ACTION ITEM => Pictures aside, write every record out again word for word.

ENTRIES PROVIDED =>
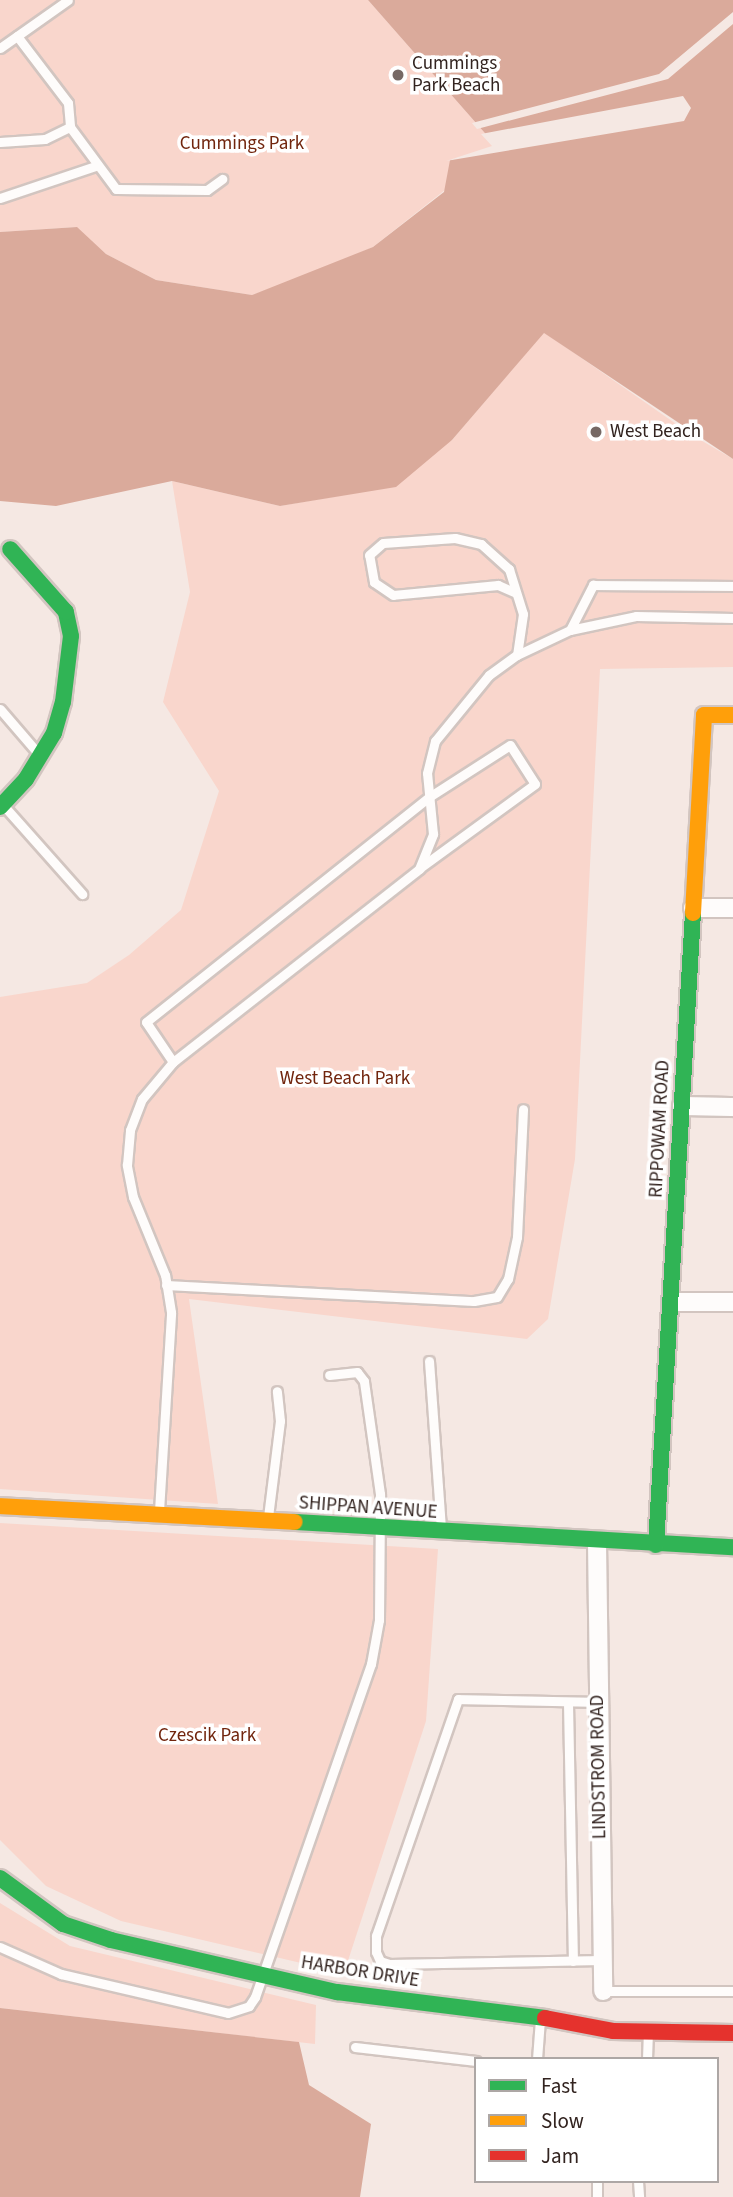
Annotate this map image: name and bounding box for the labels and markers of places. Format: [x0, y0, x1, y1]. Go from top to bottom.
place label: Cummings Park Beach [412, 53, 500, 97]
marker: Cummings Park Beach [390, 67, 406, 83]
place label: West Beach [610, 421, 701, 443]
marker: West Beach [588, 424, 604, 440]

REPLY =>
Annotate this map image: name and bounding box for the labels and markers of places. Format: [x0, y0, x1, y1]. Go from top to bottom.
place label: Cummings Park Beach [412, 53, 500, 97]
marker: Cummings Park Beach [390, 67, 406, 83]
place label: West Beach [610, 421, 701, 443]
marker: West Beach [588, 424, 604, 440]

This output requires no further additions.